Here comes the bad one. It is highly unethical for a lawyer to pay a REFERRAL fee or a bonus for "leads" on new cases. Depending on state law, a referral fee sometimes may be paid to another lawyer, but it needs to be disclosed to the client. Some of the profession's "bad apples" may still engage in the practice of paying "runners" for tips on new clients. So if a stranger (or even someone that you know) seems excessively PERSISTENT that you need to see a lawyer, or just happens to have a supply of the attorney's business cards, look out! This is not the kind of person who deserves your trust. Now, let's cover some basics on ways of how to find a good attorney.

One of the best ways on how to find a good attorney is to ask someone whose opinion you TRUST; another lawyer, your accountant, banker, coworker, family friend, or business acquaintance. It's best if these people have used that attorney THEMSELVES or have a close acquaintance who has. These are the people that you trust and you know that they wouldn't refer you to a bad lawyer if they happen to know one related to your legal need.

If the above doesn't work for you, you could always call a company that is REPRESENTED by a lawyer in the right field.
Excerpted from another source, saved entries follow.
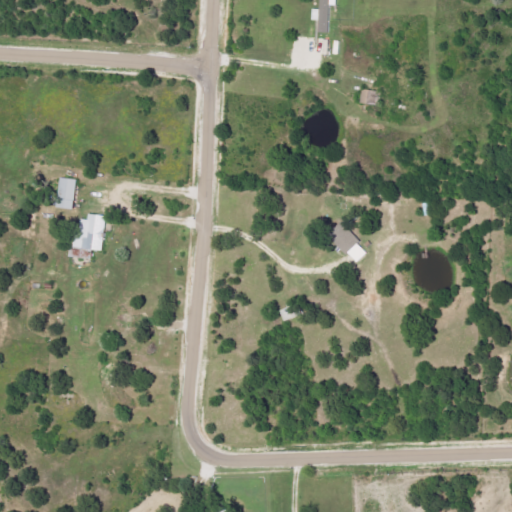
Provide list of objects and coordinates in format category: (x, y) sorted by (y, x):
building: (326, 15)
road: (105, 50)
building: (374, 98)
building: (70, 194)
building: (95, 233)
building: (352, 243)
building: (293, 312)
road: (187, 384)
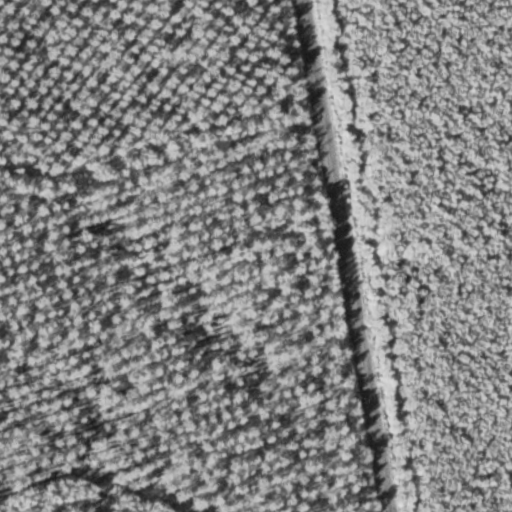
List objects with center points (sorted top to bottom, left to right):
road: (351, 256)
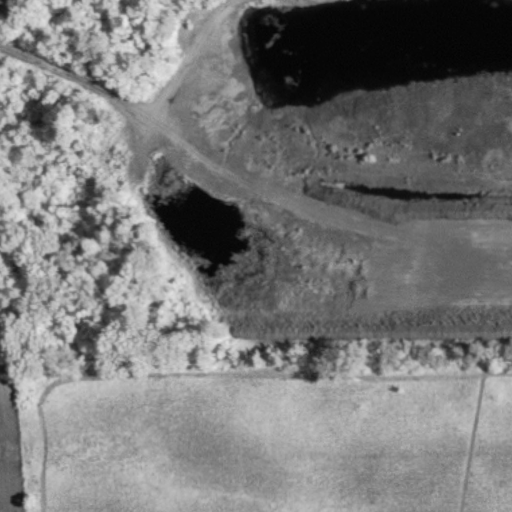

For an example, if you're looking for a real estate lawyer, call a title company and ask them who they use. If you need a collection lawyer, call a collection agency. And you can always ask anyone you trust, who has recently been through a lawsuit, and who is very SATISFIED with their lawyer. Even if that lawyer doesn't practice law in the right area for your case, you know that you're contacting a good lawyer. Call that lawyer and explain that you couldn't find an attorney on your own and ask him or her if they could refer you to the appropriate attorney for your case. Lawyers are the best source of information about other lawyers. And a good lawyer will always refer you to another good lawyer who could handle your case.

And last but not least, call your local or state bar ASSOCIATION and ask them to refer you to a lawyer who is in good standing with the bar. Also, always check with your state or local bar association if your prospect lawyer has ever been the subject of an ethical COMPLAINT or inquiry.

The primary considerations in selecting an attorney need to be whether you feel COMFORTABLE with the person, and if you are confident that the attorney is competent in his or her field of expertise. Make sure that you interview two or three lawyers before making a DECISION on which one to retain. Ask yourself when interviewing a lawyer: "Do I feel comfortable talking to this lawyer, and am I confident in his or her abilities?" If the answer is anything other than a definite "yes," you need to keep looking. Your case is too important to entrust to someone who does not inspire your confidence.

The author and publisher of this article have done their best to give you useful, informative and accurate information. This article does not represent nor REPLACE the legal advice you need to get from a lawyer, or other professional if the content of the article involves an issue you are facing. Laws vary from state-to-state and change from time-to-time.